Yea, the usual check that you get saying that the body has fewer than 10 characters won't happen if you have already written the message.

Despite this, you can still edit your message for a few minutes after submitting, right?


----------



## blasita

Thank you very much for your reply, Mike.

Exactly, you can always edit your message, and like I said, it's no big deal.

But if you were writing the body and suddenly realised you'd made a mistake when you wrote the title, then you went back there and pressed ENTER by mistake at some point in the middle of the editing, you'd have to ask the mods to change the thread title (which I think it would not be a big problem either, but it would be a nuisance -waste of time- for them anyway).

I wonder if it would be possible to have a pop-up dialogue box (similar to that usual check you were talking about) that opened and asked for confirmation before submission.

Anyway, it was just meant to be a useful comment. Cheers.


----------



## mkellogg

I'm not sure, but I think you can even exit a thread title in the first few minutes. (I can edit absolutely everything so I have a hard time checking.)  If you can, it would probably show in "Thread tools" at the top of the thread.  

Well, now I'm having my doubts that you can edit titles, but you might want to check next time you start a thread.

Mike


----------



## blasita

No, forum members cannot edit titles (as far as I know: I will check it next time as you say). But again, no worries! Just wanted to make that comment in case it could help somehow.

Many thanks again, Mike.


----------



## DearPrudence

Hola Blasita

Actually members have 3 minutes (more or less) to edit the title.
They must go to "Go advanced" and then edit the title.

If it's too late, they have to report so that a moderator can change the title.
Even if, as a moderator, I can change the title even after those 3 minutes, I always write my whole post and then add the title at the very end to avoid posting by mistake.
It may have been a bother one or twice when I didn't use that technique at the beginning but now it's ok. I'm not sure an additional message somewhere would 
 be read (oh, now I see: you would like the pop-up to appear when you press "enter" and to ask you "Are you sure you want to submit your thread?")

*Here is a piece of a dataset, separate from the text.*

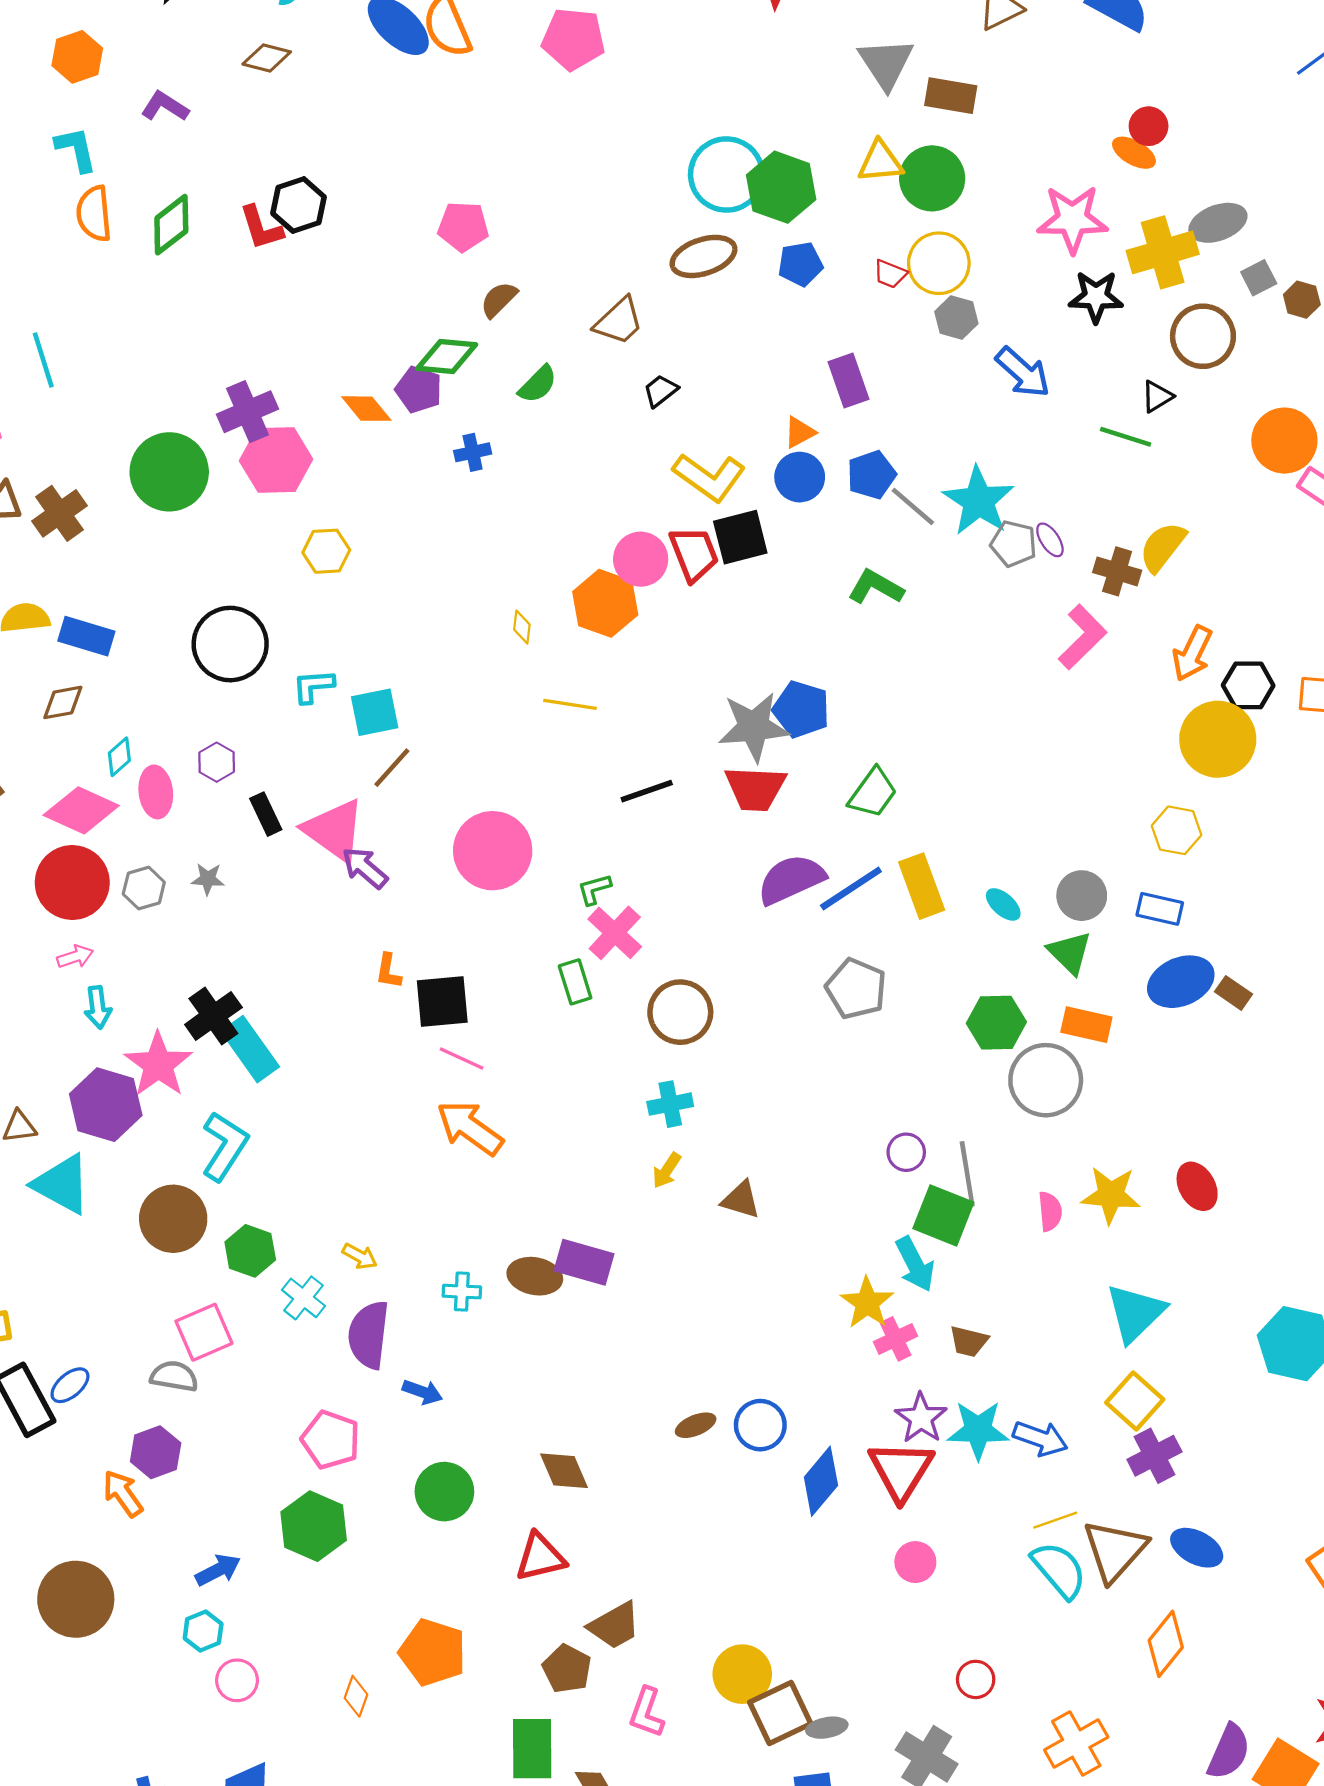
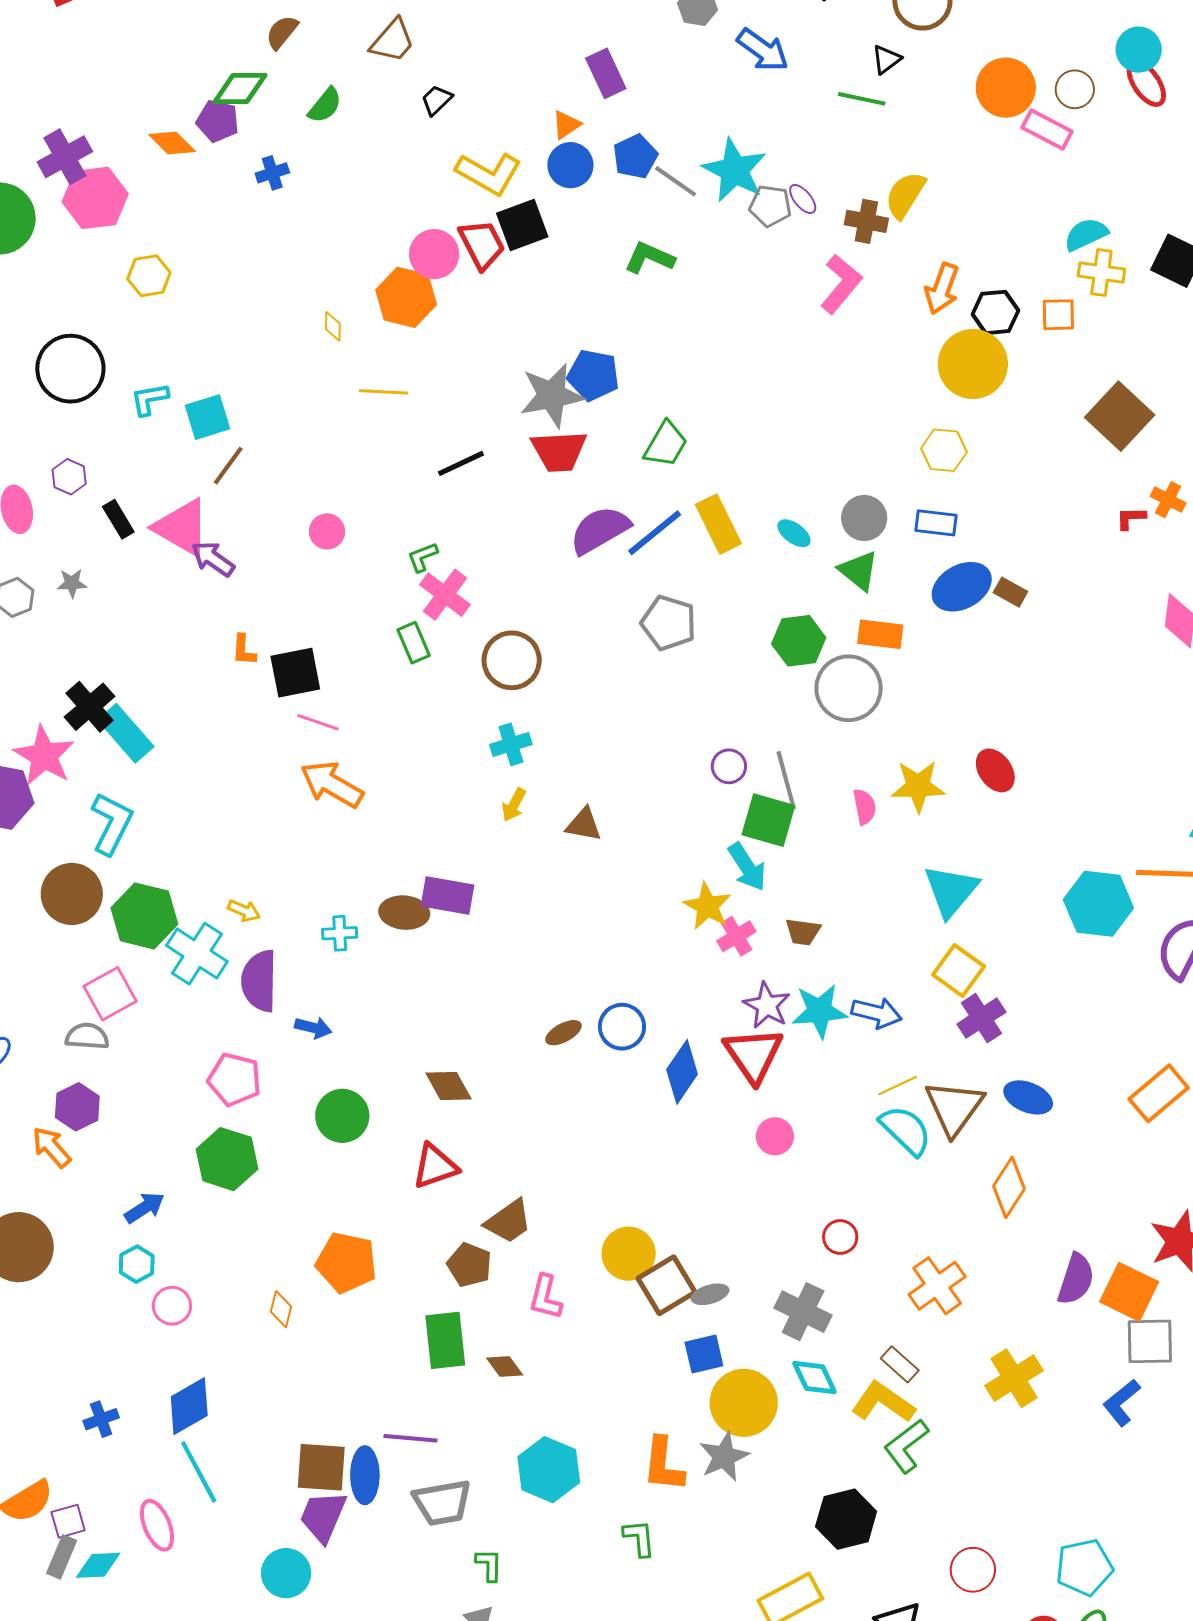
pink circle: (493, 851) -> (327, 531), size x0.5
green hexagon: (250, 1251) -> (144, 916), size x1.4
cyan cross: (304, 1298) -> (197, 954), size x1.5

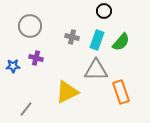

But you're right, your thread may have allowed some of us to learn about this little "technique" to avoid posting by mistake (which is, I agree, annoying)

Best,
DP


----------



## blasita

Hello Dear Prudence.

Thank you very much; I had no idea about that 'Go Advanced' and '3-min' thing (Mike was right, of course). May I ask you, where can you find all those nice tips (i.e. I don't want to waste people's time again)?


----------



## DearPrudence

Hi again Marisa 

For the moment, they can't be found anywhere: you just have to wait for a super nice moderator to teach you her words of wisdom  Let's see if the other moderators find it a good idea to include such tips somewhere...


----------



## blasita

OK, I'll ask you then. 

Thanks again for your help, DearPrudence.


----------



## jann

DearPrudence said:


> For the moment, they can't be found anywhere: you just have to wait for a super nice moderator to teach you her words of wisdom


But there is a good bit of useful information in the C&S sticky.  Some of it needs updating, but I see I'm not the only one who has worked on that from time to time.


----------



## blasita

Thank you very much, Jann. That's a great thread and it's already full of nice ideas. I think it's a good place to be adding more tips (just a suggestion; I know that mods already have lots of work).

Thanks everyone.


----------